### TASK DIRECTIONS:
Would you write out the full listing exactly, without any pictures?

Segment Start: MATERIAL SUPPLIED

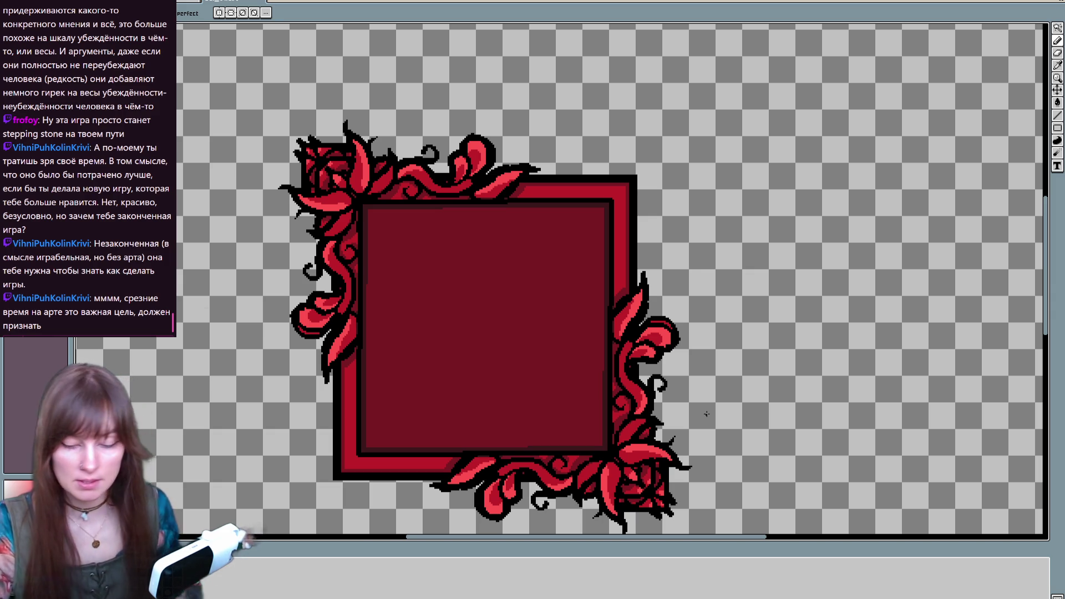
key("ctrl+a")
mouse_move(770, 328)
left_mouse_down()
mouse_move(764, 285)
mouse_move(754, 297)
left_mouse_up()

Segment End: MATERIAL SUPPLIED

### RESULT OF THIS TASK:
key("ctrl+a")
mouse_move(770, 328)
left_mouse_down()
mouse_move(764, 285)
mouse_move(754, 297)
left_mouse_up()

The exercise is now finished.